Un mese di legalizzazione è valso al Canada un fatturato di 54 milioni di dollari canadesi (41 americani). Un chiaro segnale del potenziale di questo mercato se si pensa che nelle prime 2 settimane i cittadini canadesi avevano acquistato cannabis e prodotti derivati per un totale di 43 milioni di dollari canadesi.

I dati al dettaglio varieranno man mano che nuovi negozi continueranno a essere aperti e il mercato continuerà ad evolversi”, afferma il rapporto dell’agenzia di Ottawa che monitora la situazione.

Il potenziale di un mercato stimato tra i 5,5 e i 10 miliardi di dollari l’anno ha creato un vero e proprio anche per produttori come Canopy Growth Corp., che di recente ha avviato un progetto europeo con base in Italia, e Aurora Cannabis Inc. Il Canada è diventata la prima nazione del G7 a legalizzare con il primo ministro Justin Trudeau che ha sottolineato come il proibizionismo fosse un sistema fallito che dava profitti ai criminali e permetteva un consumo sfrenato per i giovani.

Licenze e nuovi prodotti

I numeri delle vendite sono comunque sottostimati perché le vendite in Ontario, la provincia più popolosa, sono limitate agli ordini online fino all’apertura dei primi negozi prevista ad aprile. Anche i negozi in altre province hanno esaurito alcuni prodotti e le scelte dei consumatori sono limitate perché gli i prodotti edibili rimangono per ora vietati.

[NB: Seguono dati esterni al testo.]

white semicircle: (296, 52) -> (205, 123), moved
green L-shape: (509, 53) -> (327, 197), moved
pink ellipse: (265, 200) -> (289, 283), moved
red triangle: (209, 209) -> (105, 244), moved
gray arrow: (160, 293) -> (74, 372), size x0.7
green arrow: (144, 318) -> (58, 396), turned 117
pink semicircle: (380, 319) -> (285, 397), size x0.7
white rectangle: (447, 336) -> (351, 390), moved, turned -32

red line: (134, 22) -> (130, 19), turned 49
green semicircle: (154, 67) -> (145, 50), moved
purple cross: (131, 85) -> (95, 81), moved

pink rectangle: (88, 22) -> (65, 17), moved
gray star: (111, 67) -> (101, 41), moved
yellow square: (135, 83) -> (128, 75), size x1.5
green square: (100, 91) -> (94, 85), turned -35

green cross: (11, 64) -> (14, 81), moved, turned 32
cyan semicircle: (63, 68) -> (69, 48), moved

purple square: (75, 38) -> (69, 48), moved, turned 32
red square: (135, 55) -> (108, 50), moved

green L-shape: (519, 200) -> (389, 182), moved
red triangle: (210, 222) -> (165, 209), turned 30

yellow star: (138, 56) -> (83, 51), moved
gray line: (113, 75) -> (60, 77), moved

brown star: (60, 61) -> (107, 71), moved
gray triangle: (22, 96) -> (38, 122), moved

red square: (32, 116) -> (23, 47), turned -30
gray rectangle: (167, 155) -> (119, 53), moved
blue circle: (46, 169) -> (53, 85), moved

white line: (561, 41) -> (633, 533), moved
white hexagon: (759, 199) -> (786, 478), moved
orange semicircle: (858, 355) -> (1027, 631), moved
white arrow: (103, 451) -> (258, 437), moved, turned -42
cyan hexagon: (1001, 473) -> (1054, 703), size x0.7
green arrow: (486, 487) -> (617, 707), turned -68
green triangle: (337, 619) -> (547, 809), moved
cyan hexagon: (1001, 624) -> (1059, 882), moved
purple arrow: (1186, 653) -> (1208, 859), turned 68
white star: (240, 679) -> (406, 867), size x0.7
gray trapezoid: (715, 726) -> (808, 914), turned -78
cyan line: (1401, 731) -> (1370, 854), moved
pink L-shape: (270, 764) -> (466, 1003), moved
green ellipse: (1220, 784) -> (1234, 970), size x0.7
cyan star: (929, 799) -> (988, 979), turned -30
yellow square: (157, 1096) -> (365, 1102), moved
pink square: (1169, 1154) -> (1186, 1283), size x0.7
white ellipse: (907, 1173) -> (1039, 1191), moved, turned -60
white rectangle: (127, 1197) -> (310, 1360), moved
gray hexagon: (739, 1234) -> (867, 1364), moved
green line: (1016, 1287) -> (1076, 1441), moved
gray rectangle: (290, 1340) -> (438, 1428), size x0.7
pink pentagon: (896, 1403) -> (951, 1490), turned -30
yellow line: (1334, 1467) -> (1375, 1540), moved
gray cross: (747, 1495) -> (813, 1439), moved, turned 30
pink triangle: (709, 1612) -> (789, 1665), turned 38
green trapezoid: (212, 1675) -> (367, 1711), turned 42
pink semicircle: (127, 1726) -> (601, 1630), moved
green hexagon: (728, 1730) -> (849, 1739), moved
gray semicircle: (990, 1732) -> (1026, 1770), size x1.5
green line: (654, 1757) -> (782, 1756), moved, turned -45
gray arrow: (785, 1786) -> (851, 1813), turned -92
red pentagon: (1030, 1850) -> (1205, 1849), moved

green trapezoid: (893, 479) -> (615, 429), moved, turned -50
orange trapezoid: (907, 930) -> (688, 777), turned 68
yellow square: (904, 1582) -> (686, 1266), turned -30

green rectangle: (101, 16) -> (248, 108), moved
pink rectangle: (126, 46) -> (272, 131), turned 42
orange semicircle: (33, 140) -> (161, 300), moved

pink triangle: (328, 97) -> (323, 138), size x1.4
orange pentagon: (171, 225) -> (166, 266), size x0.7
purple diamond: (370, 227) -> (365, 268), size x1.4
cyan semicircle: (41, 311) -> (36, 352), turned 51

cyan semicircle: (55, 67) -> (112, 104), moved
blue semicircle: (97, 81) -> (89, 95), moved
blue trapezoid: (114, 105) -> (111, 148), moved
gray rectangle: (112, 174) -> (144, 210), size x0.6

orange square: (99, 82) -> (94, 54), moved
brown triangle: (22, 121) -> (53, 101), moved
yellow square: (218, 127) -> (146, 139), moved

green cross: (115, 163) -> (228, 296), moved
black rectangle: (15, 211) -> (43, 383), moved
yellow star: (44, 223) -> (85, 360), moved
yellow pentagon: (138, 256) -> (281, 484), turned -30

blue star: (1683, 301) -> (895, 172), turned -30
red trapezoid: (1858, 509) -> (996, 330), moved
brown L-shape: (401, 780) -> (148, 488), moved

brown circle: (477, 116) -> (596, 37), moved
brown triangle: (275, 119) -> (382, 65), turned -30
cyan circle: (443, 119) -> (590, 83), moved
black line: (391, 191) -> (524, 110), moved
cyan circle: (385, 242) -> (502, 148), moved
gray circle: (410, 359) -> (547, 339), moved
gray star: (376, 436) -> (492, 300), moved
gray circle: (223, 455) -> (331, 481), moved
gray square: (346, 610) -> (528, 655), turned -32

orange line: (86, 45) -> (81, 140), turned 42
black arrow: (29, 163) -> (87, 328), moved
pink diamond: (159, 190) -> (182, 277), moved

“Abbiamo forniture limitate, quindi tutto questo è un po’ prematuro perché la domanda sta chiaramente superando l’offerta”, ha dichiarato Trevor Fencott, Amministratore delegato di Fire & Flower, un franchising di dispensari. La società afferma di aver realizzato vendite per 10 milioni di dollari e di essersi estesa a nove sedi in Alberta e Saskatchewan dalle cinque iniziali che avevano ad ottobre.

Ad oggi il problema principale resta la carenza di cannabis, anche a causa del procedimento complesso per ottenere le licenze. E secondo alcuni la persistente carenza di cannabis potrebbe trascinarsi per anni. “Se fosse solo per l’attuale serie di prodotti, direi da un anno a 18 mesi”, ha detto Chuck Rifici, CEO della compagnia cannabica Auxly di Toronto. “Ma poiché il prossimo ottobre saranno legali i prodotti edibili e un sacco di altre novità, penso che ci vorranno tre anni prima che avremo un vero equilibrio tra domanda e offerta”.